Extract to read

** start **

Italy launches probe into deadly shipwreck as new rescue saves hundreds

Italy's coastguard brought a boat carrying hundreds of migrants to safety on Friday, while prosecutors began investigating why rescuers arrived too late to last weekend's shipwreck.

Wreckage on Italian beach after a migrant boat wreck
Italy has launched a probe into the shipwreck that took the lives of 68 migrants on February 26th. Photo by Alessandro SERRANO / AFP

Prosecutors in Crotone opened an investigation on Thursday into what went wrong in the rescue operation of migrants off the southern Calabrian coast of Italy, as the death toll from the disaster rose to 68.

According to current information from public authorities, there was a six-hour gap on Saturday night between the moment the boat from Turkey with some 180 people on board was spotted by EU border agency Frontex and the start of the rescue operation by Italy’s coastguard.

By then, the overcrowded boat had shattered not far from the shore in a storm, sending the migrants – including many children – into the sea.

Separately on Friday, the coastguard said it had rescued 211 migrants from a fishing boat in distress during the night some 15 kilometres (nine miles) off the island of Lampedusa.

READ ALSO: EU chief urges asylum reform after 60 migrants drown off Italian coast

The rescue was “particularly complex due to the adverse weather and sea conditions, the large number of people on board, and the precarious condition of the drifting vessel, which was beginning to take on water,” the coastguard said.

The Crotone prefect’s office said Thursday it had so far identified 54 victims of the shipwreck. Those included 48 Afghans, three Pakistanis, and one person each from Syria, the Palestinian Territories and Tunisia.

Debris after a deadly shipwreck off Italy's southern coast

Prosecutors in Crotone, Calabria will try to establish whether the Italian coastguard was at fault in the death of 68 migrants. Photo by Alessandro SERRANO / AFP

The latest body, that of a young adult, was found on Thursday, bringing the death toll to 68, the prefect’s office said.

For the investigation, police will now have to reconstruct the chronology of the reports received by Italy’s coastguard and their subsequent actions.

** end **

Copy the part of the news report on the Italian shipwreck probe word for word, starting at "The Crotone prefect’s" and ending at "prefect’s office said.".

Supplied data

** start **

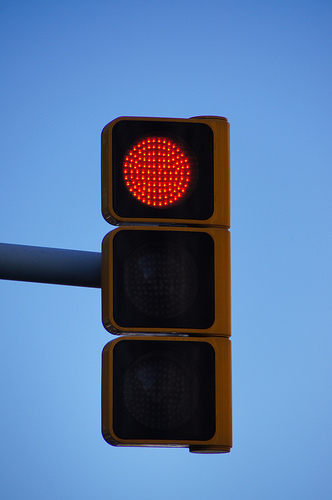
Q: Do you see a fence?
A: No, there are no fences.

** end **
** start **

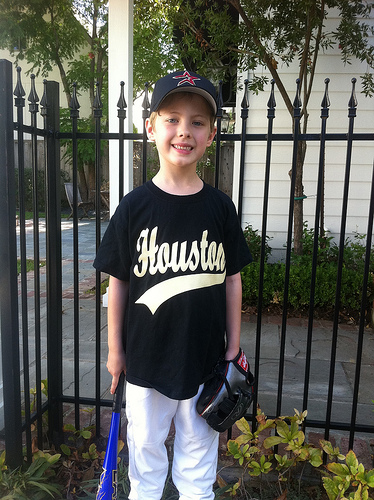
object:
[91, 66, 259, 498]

** end **

Complete response
The Crotone prefect’s office said Thursday it had so far identified 54 victims of the shipwreck. Those included 48 Afghans, three Pakistanis, and one person each from Syria, the Palestinian Territories and Tunisia.

Debris after a deadly shipwreck off Italy's southern coast

Prosecutors in Crotone, Calabria will try to establish whether the Italian coastguard was at fault in the death of 68 migrants. Photo by Alessandro SERRANO / AFP

The latest body, that of a young adult, was found on Thursday, bringing the death toll to 68, the prefect’s office said.